• [Data for review]:

Segment Open

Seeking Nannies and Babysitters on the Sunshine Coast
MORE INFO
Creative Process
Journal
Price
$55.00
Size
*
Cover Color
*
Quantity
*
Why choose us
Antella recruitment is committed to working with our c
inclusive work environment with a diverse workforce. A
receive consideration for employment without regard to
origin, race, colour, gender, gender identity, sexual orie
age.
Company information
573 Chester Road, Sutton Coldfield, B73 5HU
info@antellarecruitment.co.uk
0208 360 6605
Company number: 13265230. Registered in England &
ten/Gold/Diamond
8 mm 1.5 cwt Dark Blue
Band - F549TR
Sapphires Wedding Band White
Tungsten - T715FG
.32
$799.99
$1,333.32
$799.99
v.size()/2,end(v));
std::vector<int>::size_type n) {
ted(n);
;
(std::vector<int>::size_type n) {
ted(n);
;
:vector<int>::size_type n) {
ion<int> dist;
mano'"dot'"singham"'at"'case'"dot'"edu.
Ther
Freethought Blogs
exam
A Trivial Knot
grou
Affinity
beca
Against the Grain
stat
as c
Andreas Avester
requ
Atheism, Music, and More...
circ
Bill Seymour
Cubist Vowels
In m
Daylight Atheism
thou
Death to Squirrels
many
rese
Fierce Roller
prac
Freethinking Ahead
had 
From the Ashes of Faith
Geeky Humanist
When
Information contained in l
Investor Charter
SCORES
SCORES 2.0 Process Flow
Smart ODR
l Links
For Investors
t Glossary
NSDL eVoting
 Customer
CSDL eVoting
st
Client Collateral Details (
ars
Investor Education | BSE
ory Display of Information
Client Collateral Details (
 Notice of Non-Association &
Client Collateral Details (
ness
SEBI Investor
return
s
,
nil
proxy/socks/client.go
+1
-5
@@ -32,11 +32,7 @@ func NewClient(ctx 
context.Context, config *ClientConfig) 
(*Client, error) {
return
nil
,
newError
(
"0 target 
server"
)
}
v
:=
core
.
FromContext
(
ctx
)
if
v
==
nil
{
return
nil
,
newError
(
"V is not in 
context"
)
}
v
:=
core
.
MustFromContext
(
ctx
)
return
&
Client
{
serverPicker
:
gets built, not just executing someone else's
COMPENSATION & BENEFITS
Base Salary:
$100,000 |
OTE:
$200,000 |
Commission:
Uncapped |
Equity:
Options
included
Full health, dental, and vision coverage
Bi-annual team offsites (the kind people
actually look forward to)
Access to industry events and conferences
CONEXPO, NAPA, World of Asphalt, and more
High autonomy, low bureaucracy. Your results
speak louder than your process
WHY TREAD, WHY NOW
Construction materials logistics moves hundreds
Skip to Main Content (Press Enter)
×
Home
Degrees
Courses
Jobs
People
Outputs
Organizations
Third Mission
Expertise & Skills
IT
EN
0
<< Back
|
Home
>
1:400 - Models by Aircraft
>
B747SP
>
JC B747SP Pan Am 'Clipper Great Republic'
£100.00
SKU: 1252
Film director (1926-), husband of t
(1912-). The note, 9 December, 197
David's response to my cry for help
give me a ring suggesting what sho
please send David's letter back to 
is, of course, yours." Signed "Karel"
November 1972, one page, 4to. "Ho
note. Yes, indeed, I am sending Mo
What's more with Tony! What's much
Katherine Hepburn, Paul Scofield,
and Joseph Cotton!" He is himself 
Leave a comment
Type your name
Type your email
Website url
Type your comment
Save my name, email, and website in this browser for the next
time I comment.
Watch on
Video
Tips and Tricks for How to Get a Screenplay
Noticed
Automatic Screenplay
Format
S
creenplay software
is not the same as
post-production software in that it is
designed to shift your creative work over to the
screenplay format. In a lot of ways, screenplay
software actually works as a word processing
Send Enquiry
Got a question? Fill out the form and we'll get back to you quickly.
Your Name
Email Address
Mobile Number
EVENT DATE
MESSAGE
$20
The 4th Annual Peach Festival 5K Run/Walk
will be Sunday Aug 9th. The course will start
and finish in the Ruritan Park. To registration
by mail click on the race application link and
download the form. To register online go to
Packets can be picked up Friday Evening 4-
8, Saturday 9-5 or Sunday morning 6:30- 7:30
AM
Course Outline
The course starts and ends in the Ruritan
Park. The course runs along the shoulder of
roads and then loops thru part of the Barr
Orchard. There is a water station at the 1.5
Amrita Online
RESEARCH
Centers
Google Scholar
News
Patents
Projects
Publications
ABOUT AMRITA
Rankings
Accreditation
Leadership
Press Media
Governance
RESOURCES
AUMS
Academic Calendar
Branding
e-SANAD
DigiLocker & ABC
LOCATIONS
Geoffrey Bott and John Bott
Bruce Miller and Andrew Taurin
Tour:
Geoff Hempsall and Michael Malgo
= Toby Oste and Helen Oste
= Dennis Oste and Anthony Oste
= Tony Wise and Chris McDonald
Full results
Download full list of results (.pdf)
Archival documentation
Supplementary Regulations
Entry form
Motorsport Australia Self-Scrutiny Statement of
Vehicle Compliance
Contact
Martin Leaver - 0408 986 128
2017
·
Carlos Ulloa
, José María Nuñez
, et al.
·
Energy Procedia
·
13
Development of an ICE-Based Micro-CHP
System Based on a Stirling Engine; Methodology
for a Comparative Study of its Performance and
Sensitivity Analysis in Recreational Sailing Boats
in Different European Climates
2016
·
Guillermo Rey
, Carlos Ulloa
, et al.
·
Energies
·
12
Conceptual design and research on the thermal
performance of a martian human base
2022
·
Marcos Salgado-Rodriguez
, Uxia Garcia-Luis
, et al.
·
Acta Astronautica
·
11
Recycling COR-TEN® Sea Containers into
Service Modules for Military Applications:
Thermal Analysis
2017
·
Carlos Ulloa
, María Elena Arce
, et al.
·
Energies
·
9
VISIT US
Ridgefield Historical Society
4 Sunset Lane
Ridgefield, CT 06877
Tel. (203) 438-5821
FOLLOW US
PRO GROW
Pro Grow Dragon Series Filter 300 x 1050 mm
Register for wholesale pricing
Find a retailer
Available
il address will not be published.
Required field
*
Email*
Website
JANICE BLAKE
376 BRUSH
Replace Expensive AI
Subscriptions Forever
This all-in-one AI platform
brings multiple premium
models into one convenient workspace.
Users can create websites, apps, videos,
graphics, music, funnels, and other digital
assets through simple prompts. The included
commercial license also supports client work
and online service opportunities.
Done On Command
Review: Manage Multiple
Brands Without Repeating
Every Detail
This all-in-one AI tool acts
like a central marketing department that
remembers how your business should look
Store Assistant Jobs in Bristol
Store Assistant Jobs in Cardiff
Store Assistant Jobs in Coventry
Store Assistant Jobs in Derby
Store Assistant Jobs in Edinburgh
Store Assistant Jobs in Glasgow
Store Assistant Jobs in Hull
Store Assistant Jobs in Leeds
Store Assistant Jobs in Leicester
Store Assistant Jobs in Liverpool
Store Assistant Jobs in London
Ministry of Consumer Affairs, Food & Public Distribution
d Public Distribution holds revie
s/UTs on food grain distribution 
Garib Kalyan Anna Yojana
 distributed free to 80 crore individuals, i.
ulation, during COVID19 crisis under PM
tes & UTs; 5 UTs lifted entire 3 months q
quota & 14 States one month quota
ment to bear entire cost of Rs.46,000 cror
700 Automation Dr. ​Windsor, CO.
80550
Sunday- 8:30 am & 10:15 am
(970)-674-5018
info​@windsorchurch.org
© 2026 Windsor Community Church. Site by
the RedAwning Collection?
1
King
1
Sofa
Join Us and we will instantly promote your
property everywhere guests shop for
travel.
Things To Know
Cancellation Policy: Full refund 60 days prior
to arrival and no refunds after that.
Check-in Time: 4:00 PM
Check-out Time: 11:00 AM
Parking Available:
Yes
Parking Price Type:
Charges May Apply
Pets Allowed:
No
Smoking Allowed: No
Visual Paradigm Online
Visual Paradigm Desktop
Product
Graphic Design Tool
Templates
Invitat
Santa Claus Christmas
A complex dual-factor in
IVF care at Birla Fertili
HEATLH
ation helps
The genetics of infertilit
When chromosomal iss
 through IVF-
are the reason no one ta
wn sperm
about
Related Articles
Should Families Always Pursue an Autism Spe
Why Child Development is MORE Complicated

Segment Closed

• [What this task involves]: Wherever the word "Development" occurs in the data, copy that whole line.

• [Solution for this task]:
Development of an ICE-Based Micro-CHP
Why Child Development is MORE Complicated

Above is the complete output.